=== Section Start ===
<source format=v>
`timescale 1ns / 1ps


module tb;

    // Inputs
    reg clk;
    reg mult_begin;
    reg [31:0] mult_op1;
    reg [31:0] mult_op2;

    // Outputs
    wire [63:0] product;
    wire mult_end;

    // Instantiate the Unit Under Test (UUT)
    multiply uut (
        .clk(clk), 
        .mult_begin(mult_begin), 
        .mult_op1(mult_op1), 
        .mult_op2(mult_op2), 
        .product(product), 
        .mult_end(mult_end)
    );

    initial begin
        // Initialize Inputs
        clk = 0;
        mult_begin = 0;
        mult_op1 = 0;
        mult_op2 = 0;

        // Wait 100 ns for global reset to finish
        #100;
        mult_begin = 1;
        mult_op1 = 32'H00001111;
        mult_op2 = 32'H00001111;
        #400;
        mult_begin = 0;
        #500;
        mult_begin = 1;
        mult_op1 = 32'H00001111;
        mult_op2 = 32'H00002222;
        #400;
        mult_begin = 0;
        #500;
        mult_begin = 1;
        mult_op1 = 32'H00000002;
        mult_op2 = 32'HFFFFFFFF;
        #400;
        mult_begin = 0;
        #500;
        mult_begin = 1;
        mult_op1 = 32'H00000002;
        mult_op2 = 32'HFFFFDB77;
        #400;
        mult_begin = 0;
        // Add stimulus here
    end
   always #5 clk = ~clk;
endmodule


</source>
=== Section End ===
=== Section Start ===
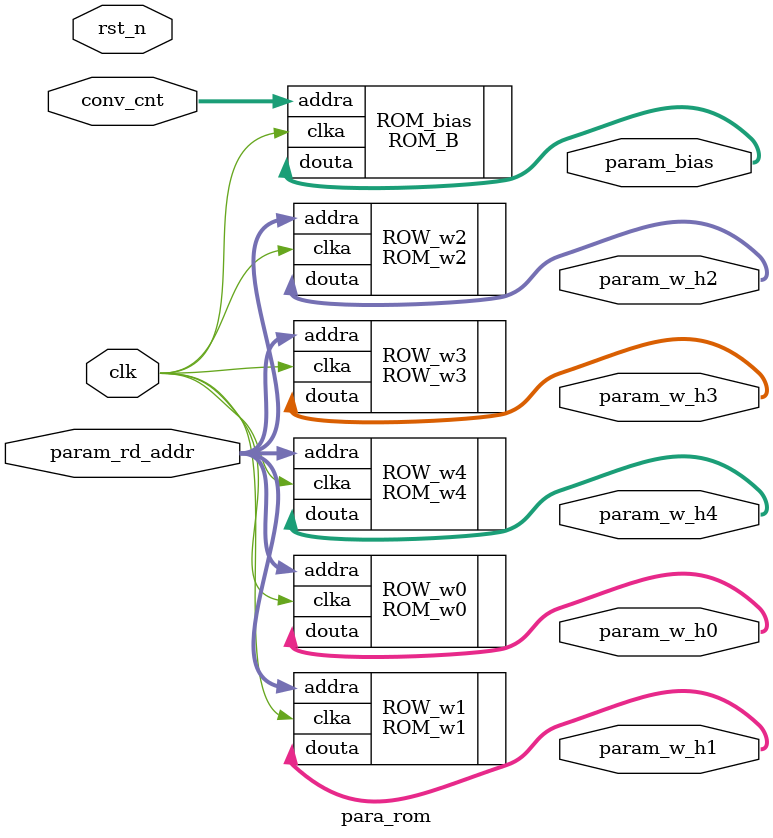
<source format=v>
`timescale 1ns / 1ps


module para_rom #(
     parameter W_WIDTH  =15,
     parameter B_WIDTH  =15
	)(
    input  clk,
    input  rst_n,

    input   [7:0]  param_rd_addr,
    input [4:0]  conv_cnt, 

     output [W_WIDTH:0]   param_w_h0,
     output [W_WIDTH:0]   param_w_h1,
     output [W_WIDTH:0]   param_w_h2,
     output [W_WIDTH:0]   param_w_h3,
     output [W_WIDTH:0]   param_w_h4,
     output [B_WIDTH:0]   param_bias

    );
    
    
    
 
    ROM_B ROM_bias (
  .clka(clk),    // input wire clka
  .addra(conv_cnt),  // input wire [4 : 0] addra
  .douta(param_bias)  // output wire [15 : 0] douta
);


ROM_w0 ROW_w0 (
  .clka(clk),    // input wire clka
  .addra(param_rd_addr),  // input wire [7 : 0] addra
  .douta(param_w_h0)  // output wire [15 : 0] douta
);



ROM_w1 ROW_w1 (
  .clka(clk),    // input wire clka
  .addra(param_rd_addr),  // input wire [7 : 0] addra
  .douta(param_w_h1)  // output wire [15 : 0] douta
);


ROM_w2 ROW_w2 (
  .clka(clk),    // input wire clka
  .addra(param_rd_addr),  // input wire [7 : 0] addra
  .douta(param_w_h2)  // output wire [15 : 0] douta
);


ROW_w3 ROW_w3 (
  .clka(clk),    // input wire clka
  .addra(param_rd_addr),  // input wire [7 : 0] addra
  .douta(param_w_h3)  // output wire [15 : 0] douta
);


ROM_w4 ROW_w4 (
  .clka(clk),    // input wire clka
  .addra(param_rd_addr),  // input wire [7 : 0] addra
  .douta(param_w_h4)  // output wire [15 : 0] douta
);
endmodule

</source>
=== Section End ===
=== Section Start ===
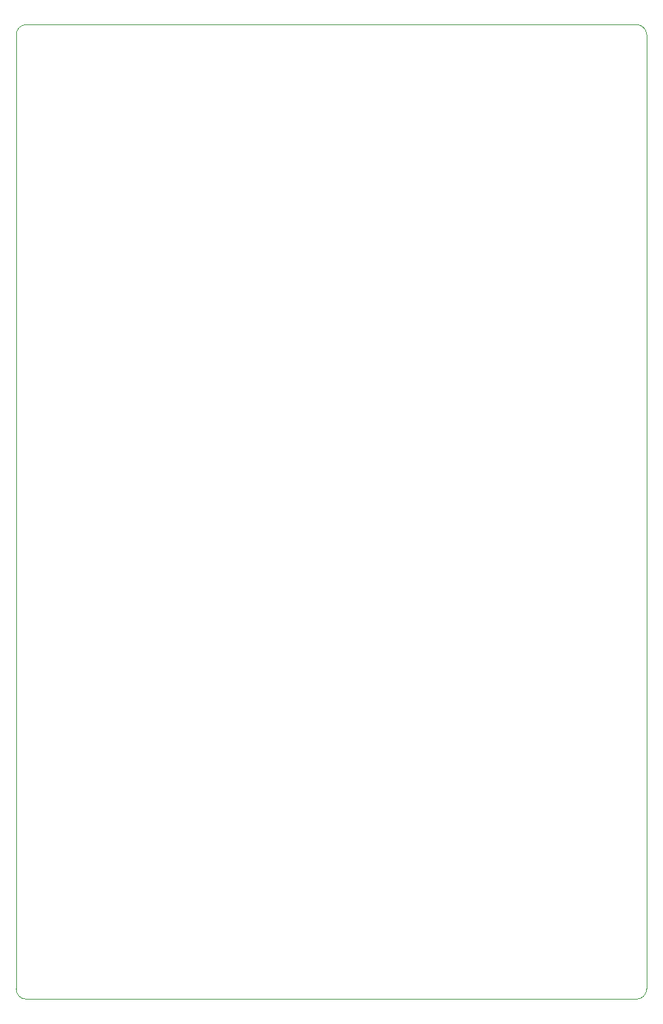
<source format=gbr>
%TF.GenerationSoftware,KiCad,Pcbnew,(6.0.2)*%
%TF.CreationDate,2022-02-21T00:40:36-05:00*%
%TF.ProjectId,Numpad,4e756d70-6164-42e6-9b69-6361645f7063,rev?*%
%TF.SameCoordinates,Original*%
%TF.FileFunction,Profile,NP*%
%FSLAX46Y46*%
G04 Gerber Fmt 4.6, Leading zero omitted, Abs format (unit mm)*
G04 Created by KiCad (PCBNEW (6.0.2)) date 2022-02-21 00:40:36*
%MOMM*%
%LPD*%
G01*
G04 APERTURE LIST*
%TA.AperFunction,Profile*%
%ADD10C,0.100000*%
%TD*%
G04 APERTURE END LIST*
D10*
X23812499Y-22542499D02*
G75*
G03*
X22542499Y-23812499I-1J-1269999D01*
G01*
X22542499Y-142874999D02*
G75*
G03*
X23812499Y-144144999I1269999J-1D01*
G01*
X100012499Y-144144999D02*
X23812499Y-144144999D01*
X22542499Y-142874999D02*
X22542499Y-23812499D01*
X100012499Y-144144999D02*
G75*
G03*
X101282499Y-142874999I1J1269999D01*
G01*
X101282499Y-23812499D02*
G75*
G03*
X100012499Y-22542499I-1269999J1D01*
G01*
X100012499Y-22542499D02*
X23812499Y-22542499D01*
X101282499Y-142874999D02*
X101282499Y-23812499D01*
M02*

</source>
=== Section End ===
◆ **TASK TO COMPLETE**
How many lines of the data hold the string "format"? Reply with the number alone.

◆ **EXERCISE ANSWER**
4